Render the lines of the items as a numbered list, omitting blank lines. Cover only the stretch from the very first line through the line containing "finansowy dla PTK wyniósł 201.537,84 zł.", both included.

SUPPLIED MATERIAL Start Marker

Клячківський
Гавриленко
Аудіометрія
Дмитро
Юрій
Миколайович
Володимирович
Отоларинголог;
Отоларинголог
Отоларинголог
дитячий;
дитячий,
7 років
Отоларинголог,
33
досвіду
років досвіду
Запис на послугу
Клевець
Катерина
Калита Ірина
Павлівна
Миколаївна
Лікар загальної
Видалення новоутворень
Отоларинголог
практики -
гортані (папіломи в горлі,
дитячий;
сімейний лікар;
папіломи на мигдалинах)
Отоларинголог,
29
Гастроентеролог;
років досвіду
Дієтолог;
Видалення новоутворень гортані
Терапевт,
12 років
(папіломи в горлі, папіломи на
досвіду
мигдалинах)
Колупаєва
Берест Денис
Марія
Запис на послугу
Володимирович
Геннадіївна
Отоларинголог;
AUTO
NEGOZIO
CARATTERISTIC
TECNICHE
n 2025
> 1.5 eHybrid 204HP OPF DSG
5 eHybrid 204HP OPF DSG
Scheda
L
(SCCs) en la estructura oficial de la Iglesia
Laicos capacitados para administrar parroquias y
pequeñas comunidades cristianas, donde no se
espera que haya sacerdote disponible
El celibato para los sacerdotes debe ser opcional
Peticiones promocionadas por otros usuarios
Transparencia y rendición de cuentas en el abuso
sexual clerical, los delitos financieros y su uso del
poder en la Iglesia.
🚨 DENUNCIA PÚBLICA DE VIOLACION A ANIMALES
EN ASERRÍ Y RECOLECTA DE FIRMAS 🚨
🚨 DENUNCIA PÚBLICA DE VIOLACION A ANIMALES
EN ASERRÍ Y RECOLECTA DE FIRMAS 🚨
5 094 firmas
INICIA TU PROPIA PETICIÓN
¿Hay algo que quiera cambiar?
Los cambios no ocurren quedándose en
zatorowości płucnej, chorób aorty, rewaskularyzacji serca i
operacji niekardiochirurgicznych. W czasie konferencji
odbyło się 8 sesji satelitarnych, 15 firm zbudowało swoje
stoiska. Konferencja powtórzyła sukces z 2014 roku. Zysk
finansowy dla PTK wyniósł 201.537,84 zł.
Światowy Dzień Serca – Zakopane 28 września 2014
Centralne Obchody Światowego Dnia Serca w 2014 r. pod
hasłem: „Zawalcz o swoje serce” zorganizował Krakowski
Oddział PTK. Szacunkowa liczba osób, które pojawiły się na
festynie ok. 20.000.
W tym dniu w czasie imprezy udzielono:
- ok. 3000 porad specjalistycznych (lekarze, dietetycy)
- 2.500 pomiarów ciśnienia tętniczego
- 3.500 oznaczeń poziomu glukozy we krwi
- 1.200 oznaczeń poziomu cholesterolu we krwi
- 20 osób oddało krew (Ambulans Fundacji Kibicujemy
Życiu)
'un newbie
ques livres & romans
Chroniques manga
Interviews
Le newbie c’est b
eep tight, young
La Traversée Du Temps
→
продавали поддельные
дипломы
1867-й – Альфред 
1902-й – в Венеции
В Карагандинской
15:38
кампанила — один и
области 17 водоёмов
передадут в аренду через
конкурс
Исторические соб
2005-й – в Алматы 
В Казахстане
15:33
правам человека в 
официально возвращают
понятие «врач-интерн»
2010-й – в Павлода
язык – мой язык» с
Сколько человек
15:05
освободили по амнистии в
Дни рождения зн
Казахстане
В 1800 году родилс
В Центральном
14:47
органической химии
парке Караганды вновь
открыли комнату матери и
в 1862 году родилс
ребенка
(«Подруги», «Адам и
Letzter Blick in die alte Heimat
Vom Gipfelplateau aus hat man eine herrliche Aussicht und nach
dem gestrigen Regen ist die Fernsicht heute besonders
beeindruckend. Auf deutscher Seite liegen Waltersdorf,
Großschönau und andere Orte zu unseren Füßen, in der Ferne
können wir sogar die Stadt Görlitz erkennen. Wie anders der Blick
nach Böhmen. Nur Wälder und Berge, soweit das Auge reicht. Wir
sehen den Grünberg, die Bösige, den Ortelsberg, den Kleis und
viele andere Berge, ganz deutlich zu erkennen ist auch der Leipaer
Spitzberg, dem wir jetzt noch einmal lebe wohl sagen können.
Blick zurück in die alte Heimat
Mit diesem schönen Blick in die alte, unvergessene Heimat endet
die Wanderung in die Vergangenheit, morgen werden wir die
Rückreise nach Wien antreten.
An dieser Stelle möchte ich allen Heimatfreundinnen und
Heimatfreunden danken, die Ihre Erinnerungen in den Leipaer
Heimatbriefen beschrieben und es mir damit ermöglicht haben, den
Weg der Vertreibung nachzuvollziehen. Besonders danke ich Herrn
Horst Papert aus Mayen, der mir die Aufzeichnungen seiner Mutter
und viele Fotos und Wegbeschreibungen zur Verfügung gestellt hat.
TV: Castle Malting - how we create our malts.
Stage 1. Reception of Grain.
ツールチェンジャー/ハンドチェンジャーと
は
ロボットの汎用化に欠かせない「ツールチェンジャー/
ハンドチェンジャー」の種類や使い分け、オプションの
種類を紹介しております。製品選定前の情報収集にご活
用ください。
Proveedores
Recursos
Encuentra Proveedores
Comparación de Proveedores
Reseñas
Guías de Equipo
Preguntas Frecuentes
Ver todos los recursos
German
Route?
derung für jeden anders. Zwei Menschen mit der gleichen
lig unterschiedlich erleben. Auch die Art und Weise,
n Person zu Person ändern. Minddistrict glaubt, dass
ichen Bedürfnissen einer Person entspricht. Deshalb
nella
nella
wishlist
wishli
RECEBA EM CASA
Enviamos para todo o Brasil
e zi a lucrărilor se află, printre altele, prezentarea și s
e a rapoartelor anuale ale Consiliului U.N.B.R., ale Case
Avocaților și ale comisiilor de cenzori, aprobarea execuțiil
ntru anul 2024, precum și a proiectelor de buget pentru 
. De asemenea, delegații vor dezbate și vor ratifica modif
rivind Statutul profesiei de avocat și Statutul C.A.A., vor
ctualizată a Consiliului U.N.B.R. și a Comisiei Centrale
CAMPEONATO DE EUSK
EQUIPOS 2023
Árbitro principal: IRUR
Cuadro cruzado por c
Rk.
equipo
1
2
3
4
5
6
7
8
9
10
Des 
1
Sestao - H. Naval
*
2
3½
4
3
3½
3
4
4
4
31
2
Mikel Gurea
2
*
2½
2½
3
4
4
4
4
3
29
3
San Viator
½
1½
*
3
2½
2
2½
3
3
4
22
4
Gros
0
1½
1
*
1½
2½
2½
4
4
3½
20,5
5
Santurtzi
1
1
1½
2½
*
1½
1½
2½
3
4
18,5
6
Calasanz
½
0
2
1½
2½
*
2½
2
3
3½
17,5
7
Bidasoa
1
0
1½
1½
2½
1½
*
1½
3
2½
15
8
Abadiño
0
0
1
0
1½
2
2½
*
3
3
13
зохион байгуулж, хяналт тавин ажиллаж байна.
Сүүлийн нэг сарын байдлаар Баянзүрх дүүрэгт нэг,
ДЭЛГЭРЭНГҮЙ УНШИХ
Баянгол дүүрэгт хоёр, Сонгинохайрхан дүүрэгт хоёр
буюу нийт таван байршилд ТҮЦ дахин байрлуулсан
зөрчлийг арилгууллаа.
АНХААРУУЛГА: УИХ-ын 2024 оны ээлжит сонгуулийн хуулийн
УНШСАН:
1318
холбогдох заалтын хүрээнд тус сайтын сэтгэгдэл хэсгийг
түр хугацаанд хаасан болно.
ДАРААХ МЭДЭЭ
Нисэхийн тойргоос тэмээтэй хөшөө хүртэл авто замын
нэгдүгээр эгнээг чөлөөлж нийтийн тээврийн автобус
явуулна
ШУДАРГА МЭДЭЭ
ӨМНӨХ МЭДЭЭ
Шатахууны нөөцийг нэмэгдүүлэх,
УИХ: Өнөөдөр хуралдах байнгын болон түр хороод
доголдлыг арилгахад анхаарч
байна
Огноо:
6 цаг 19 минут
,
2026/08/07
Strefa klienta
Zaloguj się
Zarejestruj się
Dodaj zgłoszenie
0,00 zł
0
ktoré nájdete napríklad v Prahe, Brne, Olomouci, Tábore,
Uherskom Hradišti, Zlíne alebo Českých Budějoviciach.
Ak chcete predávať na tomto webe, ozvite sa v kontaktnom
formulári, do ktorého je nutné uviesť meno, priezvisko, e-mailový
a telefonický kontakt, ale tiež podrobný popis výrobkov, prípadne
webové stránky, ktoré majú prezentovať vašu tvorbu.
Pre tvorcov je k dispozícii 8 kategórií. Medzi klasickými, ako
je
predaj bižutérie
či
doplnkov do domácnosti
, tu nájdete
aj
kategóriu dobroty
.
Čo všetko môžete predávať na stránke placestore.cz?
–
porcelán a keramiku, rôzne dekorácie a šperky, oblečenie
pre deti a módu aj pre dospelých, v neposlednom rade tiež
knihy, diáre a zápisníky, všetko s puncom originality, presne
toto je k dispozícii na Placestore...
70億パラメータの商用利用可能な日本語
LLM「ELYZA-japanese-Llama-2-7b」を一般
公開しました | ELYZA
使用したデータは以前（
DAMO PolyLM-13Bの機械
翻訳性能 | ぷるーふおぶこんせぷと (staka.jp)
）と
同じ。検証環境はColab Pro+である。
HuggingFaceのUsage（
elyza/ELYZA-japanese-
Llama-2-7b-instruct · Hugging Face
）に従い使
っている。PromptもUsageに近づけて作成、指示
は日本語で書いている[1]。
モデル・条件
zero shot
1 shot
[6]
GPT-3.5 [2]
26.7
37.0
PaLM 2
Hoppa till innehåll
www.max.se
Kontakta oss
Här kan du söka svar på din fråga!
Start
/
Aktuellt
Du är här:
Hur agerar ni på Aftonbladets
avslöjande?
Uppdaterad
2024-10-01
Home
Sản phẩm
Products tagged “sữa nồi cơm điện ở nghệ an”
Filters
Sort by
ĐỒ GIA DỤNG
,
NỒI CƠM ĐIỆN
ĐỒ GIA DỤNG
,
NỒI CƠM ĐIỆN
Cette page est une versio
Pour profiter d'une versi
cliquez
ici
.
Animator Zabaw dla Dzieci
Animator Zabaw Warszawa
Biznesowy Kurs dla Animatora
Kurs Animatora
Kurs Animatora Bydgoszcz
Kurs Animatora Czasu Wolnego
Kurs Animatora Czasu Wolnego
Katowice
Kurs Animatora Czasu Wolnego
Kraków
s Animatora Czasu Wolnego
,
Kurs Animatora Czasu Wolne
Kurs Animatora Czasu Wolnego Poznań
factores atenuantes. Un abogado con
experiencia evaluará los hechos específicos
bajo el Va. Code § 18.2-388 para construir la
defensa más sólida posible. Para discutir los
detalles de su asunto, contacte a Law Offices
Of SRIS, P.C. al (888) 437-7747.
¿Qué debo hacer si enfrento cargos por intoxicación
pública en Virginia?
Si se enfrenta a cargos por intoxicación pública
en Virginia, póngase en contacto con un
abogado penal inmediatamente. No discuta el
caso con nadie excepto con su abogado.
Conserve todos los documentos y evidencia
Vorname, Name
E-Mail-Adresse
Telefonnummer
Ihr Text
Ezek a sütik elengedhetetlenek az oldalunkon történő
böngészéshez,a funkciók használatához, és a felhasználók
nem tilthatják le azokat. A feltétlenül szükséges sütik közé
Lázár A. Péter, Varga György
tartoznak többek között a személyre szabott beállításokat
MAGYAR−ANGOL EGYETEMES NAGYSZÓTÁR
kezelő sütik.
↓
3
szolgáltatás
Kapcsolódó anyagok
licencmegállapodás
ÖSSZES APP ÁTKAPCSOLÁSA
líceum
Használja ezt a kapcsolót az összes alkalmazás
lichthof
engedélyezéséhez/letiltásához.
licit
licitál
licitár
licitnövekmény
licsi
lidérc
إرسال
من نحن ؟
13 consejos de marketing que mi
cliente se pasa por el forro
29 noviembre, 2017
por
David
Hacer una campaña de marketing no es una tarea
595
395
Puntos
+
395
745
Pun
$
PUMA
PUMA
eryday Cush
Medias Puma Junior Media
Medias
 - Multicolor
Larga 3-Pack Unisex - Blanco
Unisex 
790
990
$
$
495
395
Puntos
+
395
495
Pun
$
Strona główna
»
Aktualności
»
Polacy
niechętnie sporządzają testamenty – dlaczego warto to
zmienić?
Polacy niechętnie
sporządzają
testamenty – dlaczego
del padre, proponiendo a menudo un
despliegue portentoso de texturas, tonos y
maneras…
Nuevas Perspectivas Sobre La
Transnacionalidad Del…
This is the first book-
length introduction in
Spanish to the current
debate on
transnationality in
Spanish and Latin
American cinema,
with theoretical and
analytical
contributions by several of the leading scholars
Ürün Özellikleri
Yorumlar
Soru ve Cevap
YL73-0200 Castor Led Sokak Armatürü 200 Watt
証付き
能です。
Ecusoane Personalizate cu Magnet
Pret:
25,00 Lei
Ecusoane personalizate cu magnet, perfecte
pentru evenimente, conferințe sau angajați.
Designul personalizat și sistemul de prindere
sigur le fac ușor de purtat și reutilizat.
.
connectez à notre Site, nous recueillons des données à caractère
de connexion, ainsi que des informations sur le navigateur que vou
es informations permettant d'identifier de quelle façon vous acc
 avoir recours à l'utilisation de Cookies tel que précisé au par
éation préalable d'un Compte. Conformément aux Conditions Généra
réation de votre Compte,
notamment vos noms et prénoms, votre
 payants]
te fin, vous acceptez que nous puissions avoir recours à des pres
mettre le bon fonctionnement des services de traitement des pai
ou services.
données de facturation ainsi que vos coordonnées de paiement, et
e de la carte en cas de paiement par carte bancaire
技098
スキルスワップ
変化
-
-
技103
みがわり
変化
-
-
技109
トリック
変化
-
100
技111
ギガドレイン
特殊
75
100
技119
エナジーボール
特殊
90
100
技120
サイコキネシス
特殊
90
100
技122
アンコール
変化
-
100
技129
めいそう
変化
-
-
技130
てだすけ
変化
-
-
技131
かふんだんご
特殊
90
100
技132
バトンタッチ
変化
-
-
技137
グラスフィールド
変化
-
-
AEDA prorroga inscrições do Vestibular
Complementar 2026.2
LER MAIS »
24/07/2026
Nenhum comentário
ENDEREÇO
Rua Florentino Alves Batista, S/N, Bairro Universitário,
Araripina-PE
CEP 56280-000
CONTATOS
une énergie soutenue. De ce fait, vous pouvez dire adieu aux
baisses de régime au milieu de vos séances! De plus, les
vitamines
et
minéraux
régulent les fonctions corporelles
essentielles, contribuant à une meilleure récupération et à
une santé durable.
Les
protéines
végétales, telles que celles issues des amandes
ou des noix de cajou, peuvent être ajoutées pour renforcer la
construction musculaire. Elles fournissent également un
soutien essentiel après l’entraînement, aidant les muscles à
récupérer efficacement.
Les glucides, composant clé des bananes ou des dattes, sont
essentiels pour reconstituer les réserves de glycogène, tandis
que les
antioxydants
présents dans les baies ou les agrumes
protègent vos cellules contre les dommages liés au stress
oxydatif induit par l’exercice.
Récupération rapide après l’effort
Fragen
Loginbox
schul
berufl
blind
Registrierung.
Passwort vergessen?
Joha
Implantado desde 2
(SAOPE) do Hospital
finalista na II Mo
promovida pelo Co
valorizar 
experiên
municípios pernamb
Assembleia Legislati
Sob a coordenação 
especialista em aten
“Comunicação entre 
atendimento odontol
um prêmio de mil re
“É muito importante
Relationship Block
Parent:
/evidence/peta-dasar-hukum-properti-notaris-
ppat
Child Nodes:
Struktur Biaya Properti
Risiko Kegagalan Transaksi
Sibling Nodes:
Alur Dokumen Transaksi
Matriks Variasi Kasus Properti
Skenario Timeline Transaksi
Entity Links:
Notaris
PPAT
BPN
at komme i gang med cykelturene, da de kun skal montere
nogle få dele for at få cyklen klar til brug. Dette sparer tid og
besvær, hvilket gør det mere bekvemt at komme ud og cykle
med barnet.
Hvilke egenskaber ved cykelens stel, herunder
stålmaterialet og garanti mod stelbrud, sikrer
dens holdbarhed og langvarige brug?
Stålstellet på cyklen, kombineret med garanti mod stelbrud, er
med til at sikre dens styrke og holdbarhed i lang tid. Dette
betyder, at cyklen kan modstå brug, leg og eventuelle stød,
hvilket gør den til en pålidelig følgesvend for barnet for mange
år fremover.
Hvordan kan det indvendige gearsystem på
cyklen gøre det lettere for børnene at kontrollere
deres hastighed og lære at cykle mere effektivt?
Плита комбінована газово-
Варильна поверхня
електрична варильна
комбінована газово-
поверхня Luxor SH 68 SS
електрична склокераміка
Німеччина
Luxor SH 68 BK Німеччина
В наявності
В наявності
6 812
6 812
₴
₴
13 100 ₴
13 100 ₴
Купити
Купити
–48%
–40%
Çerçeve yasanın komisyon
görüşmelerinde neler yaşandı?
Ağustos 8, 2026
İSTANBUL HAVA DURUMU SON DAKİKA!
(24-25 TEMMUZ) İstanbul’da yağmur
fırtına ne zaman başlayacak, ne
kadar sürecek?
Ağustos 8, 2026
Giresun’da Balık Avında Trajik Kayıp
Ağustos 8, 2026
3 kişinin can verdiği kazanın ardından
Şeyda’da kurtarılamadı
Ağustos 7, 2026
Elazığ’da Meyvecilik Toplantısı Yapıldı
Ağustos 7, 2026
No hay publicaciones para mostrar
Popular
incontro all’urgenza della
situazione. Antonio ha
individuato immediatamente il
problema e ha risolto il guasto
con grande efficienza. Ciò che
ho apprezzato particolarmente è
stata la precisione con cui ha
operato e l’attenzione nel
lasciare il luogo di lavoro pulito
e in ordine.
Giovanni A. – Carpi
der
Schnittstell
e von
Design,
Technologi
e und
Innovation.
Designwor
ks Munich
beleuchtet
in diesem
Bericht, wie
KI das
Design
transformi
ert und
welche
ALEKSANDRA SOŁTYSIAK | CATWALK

SUPPLIED MATERIAL End Marker

◆ WRITTEN REPLY:
1. Клячківський
2. Гавриленко
3. Аудіометрія
4. Дмитро
5. Юрій
6. Миколайович
7. Володимирович
8. Отоларинголог;
9. Отоларинголог
10. Отоларинголог
11. дитячий;
12. дитячий,
13. 7 років
14. Отоларинголог,
15. 33
16. досвіду
17. років досвіду
18. Запис на послугу
19. Клевець
20. Катерина
21. Калита Ірина
22. Павлівна
23. Миколаївна
24. Лікар загальної
25. Видалення новоутворень
26. Отоларинголог
27. практики -
28. гортані (папіломи в горлі,
29. дитячий;
30. сімейний лікар;
31. папіломи на мигдалинах)
32. Отоларинголог,
33. 29
34. Гастроентеролог;
35. років досвіду
36. Дієтолог;
37. Видалення новоутворень гортані
38. Терапевт,
39. 12 років
40. (папіломи в горлі, папіломи на
41. досвіду
42. мигдалинах)
43. Колупаєва
44. Берест Денис
45. Марія
46. Запис на послугу
47. Володимирович
48. Геннадіївна
49. Отоларинголог;
50. AUTO
51. NEGOZIO
52. CARATTERISTIC
53. TECNICHE
54. n 2025
55. > 1.5 eHybrid 204HP OPF DSG
56. 5 eHybrid 204HP OPF DSG
57. Scheda
58. L
59. (SCCs) en la estructura oficial de la Iglesia
60. Laicos capacitados para administrar parroquias y
61. pequeñas comunidades cristianas, donde no se
62. espera que haya sacerdote disponible
63. El celibato para los sacerdotes debe ser opcional
64. Peticiones promocionadas por otros usuarios
65. Transparencia y rendición de cuentas en el abuso
66. sexual clerical, los delitos financieros y su uso del
67. poder en la Iglesia.
68. 🚨 DENUNCIA PÚBLICA DE VIOLACION A ANIMALES
69. EN ASERRÍ Y RECOLECTA DE FIRMAS 🚨
70. 🚨 DENUNCIA PÚBLICA DE VIOLACION A ANIMALES
71. EN ASERRÍ Y RECOLECTA DE FIRMAS 🚨
72. 5 094 firmas
73. INICIA TU PROPIA PETICIÓN
74. ¿Hay algo que quiera cambiar?
75. Los cambios no ocurren quedándose en
76. zatorowości płucnej, chorób aorty, rewaskularyzacji serca i
77. operacji niekardiochirurgicznych. W czasie konferencji
78. odbyło się 8 sesji satelitarnych, 15 firm zbudowało swoje
79. stoiska. Konferencja powtórzyła sukces z 2014 roku. Zysk
80. finansowy dla PTK wyniósł 201.537,84 zł.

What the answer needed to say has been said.